Dalam Debat Calon Gubernur Jawa Barat yang disiarkan oleh salah satu TV Swasta pada tanggal 14 Mei 2018 semalam. Pasangan Sudrajat-Syaikhu mengucapkan closing yang sangat berani. Yaitu, "Bila 2018 Sudrajat-Syaikhu menang maka 2019 ganti presiden."
Sudrajat mengucapkan statement tadi. Syaikhu tiba-tiba mengambil sebuah kaos lalu dibentangkan dengan tulisan #2018AsyikMenang2019GantiPresiden. Sontak saja ini membuat keributan. Pendukung paslon lain tidak terima. Sehingga tim KPU harus turun tangan untuk menenangkan. Apa makna ini semua ?
Sepertinya Sudrajat-Syaikhu ingin menegaskan perbedaan dari paslon lain. Mengungat ada pergeseran fokus masyarakat, yang tidak lagi terfokus pada perpolitikan daerah tetapi yang lebih utama adalah keberpihakan pada kepemimpinan nasional.
Masyarkat sudah merasakan di era Jokowi sangat terasa kegaduhan suasana sosial dan politik. Kenyamanan Parpol dipecah belah. Umat Islam selalu dijadikan sasaran tembak dan korban. Ulama dikriminalisasi.

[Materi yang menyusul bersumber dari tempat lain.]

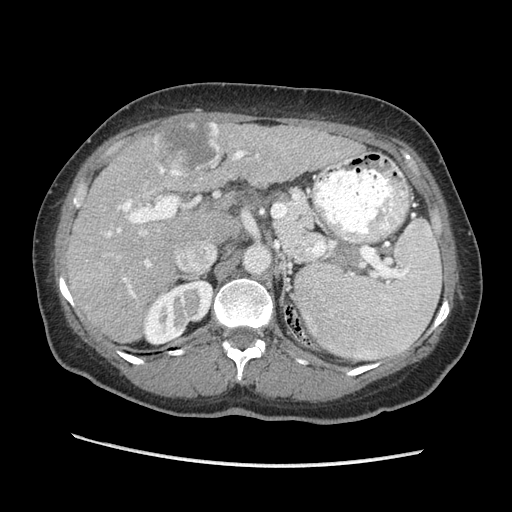
Contrast-enhanced abdominal CT (liver protocol), one axial slice. Slice 131 of 170 in the series (ordered by position). 140 kVp. Soft-tissue window (W 400 / L 40 HU). 2.5 mm slice thickness. 512 × 512 image matrix. From the clinical record (not read from this slice): diagnosis: hepatocellular carcinoma (patient treated with transarterial chemoembolisation; whether this scan precedes or follows treatment is not stated here); TNM stage (as recorded): Stage-II; Child-Pugh class: A; tumour differentiation: no biopsy.
Annotated regions visible in this slice (semi-automatic segmentation, software-assisted and operator-edited):
- liver parenchyma outside the tumour (the mass and vessels are separate outlines, so this box may not span the whole liver): box from (x=66, y=122) to (x=364, y=342) px
- mass: (x=152, y=117)–(x=222, y=177)
- portal vein: (x=105, y=150)–(x=350, y=298)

Ekonomi terpuruk, tandanya sebagian besar perusahaan retail nasional kinerjanya anjlok 50 persen. BUMN yang banyak yang komisarisnya diduduki oleh para Relawan Jokowi, justru merugi hingga trilyunan.
Rakyat menjerit dengan pencabutan  subsidi listrik dan BBM. Belum serbuan investasi dan tenaga kerja asing yang menghancurkan harga diri rakyat Indonesia dengan Perpresnya Jokowi.
Rakyat sadar bahwa penyebab ini semua adalah kebijakan pemimpin nasional dalam hal ini adalah Presiden. Maka pilkada daerah harus menjadi sarana dan kepanjangan tangan untuk mengganti Presiden di 2019.
Inilah suasana yang jiwa yang terjadi pada rakyat secara umum, khususnya Jawa Barat. Sehingga closing statement Sudrajat-Syaikhu bukan saja penegasan perbedaan dari paslon lain. Tetapi mewakili perasaan jiwa khusus warga Jawa Barat.
Pergeseran fokus perpolitikan ini tidak dibaca oleh pasangan lain. Bisa jadi ini awal merangkaknya elektabilitas suara Sudrajat-Syaikhu.